Ma plus intime conviction, et je la sais partagée avec beaucoup des personnalités auditionnées dans le cadre de cette mission d'information(1) ainsi qu'avec un large public, est que la gravité de la situation de notre pays quant à la prévalence des stupéfiants et l'insécurité induite par les circuits criminels adossés à la prohibition méritait de la part du Ministre de l'Intérieur – et c'est vraiment le moins que l'on puisse dire - un développement plus précis, une analyse plus fouillée et, idéalement, une ouverture vers une plus large initiative parlementaire. Les assemblées sont peut être enfin prêtes à produire en profondeur un travail pluridisciplinaire à la hauteur des enjeux de la question.

 

Je ne permettrais, cependant pas, de laisser penser que j'évoque ici une quelconque insuffisance du Ministre d’État. La lecture du décret n° 2017-1070 du 24 mai 2017 relatif à ses attributions nous apprend toute l'étendue et la complexité de sa tâche mais suggère, en creux, qu'il était illusoire, en quelques quatre ou cinq semaines, d'espérer produire une réflexion aboutie sur un sujet si vaste qui dépasse largement et en de nombreux points les seules compétences du ministère de l'intérieur.

 

Il est chez nous, Monsieur le Président, un scientifique d'une ancienne génération(2) qui faute d'argument face aux progrès récents de la recherche, peinant à se renouveler et n'ayant plus ou peu l'écoute de ses pairs, nous assomme dans les médias depuis une dizaine d'années avec une phrase maladroite de sa composition qu'il répète à l'envie :
«Pétard du matin, poil dans la main ; pétard du soir, trou de mémoire».


Il est facile, peut être même tentant, de laisser répondre en écho et en votre nom : « Pour réprimer mieux, nous réprimerons plus ».


Mais, vous satisferez-vous d'un tel embryon de débat où l'immobilisme le dispute à la cécité, et qui feignant le renouveau, consiste à adopter en la renforçant une vieille idée porteuse d’échecs et de troubles graves ?

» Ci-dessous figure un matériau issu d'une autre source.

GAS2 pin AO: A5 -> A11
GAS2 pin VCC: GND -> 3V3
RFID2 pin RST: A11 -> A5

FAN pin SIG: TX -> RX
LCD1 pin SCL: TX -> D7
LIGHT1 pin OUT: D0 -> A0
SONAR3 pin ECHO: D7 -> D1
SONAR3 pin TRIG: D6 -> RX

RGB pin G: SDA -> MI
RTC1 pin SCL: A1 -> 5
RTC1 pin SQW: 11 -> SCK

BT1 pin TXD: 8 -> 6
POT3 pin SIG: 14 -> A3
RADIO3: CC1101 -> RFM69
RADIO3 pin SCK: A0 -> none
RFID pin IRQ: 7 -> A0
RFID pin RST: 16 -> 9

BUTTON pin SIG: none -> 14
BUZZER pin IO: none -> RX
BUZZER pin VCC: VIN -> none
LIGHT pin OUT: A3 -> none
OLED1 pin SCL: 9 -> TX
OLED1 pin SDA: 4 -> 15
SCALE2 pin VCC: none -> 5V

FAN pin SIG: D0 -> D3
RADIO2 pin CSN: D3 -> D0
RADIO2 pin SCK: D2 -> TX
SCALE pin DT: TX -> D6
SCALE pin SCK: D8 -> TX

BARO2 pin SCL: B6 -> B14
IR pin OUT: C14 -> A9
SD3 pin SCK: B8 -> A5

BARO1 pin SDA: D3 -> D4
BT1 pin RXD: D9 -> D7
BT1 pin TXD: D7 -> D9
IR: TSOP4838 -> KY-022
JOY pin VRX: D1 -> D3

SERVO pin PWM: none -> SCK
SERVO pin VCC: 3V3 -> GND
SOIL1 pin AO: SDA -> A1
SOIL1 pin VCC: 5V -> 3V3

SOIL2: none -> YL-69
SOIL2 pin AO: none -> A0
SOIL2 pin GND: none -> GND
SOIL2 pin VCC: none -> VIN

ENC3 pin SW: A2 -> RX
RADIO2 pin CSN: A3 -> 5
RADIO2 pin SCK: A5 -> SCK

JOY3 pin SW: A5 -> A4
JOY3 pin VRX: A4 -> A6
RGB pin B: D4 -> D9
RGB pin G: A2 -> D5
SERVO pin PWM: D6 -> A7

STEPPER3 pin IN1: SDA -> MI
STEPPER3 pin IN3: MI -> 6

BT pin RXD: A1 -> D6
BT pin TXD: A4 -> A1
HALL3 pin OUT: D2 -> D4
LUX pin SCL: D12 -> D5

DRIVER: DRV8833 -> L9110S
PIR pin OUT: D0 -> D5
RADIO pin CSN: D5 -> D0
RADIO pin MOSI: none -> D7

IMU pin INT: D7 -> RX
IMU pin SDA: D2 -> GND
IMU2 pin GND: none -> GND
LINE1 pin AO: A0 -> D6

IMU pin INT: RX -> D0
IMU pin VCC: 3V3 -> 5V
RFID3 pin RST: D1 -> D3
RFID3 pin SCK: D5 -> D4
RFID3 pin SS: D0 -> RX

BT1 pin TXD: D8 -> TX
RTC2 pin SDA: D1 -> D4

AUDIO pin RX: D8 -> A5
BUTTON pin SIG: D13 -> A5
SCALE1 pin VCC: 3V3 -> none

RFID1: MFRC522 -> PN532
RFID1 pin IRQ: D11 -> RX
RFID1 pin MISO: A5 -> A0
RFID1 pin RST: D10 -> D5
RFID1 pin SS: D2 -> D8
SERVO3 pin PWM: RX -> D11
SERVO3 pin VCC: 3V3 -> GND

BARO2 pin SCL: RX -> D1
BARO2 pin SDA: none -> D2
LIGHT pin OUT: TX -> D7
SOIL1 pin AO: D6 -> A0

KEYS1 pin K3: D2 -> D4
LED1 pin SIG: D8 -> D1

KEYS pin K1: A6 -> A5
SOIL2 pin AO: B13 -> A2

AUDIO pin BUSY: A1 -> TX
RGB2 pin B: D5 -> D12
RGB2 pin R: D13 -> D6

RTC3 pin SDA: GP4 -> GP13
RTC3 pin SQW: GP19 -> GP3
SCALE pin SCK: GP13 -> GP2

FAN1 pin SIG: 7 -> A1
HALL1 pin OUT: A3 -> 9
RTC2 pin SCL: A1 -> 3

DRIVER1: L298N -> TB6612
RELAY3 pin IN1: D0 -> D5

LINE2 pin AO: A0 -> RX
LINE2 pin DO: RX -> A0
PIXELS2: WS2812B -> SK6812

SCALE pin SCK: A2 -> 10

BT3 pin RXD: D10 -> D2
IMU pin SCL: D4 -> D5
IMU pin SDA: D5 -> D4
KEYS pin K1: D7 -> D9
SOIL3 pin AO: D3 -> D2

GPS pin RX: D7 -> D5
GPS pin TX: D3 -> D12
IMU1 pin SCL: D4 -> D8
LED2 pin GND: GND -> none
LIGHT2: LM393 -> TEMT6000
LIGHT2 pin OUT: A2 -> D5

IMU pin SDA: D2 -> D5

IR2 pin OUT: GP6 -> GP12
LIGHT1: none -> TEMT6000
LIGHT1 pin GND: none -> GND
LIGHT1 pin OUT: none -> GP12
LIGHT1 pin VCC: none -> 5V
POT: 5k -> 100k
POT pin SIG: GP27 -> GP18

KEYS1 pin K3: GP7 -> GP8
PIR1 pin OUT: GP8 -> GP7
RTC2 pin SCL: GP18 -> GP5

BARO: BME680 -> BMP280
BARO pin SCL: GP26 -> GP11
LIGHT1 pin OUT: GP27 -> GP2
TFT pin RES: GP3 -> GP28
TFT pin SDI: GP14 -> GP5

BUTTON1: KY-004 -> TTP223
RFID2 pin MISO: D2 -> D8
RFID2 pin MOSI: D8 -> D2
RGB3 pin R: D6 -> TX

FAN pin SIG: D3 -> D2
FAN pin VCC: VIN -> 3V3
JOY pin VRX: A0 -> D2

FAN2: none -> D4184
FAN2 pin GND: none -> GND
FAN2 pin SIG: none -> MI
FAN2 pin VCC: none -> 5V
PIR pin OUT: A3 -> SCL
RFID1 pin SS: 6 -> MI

Souhaitez-vous vraiment que la loi sur les stupéfiants en France ne soit pas écrite faute d'avoir été pensée ?

 

Nous ne sommes pas face à un contentieux de masse qui se réglera par une répression accrue mais bien en présence de l'habituel aveuglement politique des cinquante dernières années et de la réaction frileuse des tenants d'une époque déclinante. Ces fruits de l'antagonisme culturel et générationnel qu'on voit malheureusement encore à l’œuvre aujourd'hui doivent être combattus sans relâche et sans concession.

 

C'est dans cette optique, Monsieur le Président de la République, que je vous demande, le plus respectueusement du monde, d'agir sans retard contre cet anachronisme révoltant.
Jean-Luc Garcia

 

PS : Message partagé avec les députés de la commission des lois présents à l'audition du Ministre de l'intérieur le 11 juillet 2017, d'autres parlementaires que le sujet est susceptible d'intéresser ainsi certaines des personnalités auditionnées dans le cadre de cette mission d'information.

(1) : par soucis de concision, je tiens à votre disposition dans un document séparé la transcription des auditions.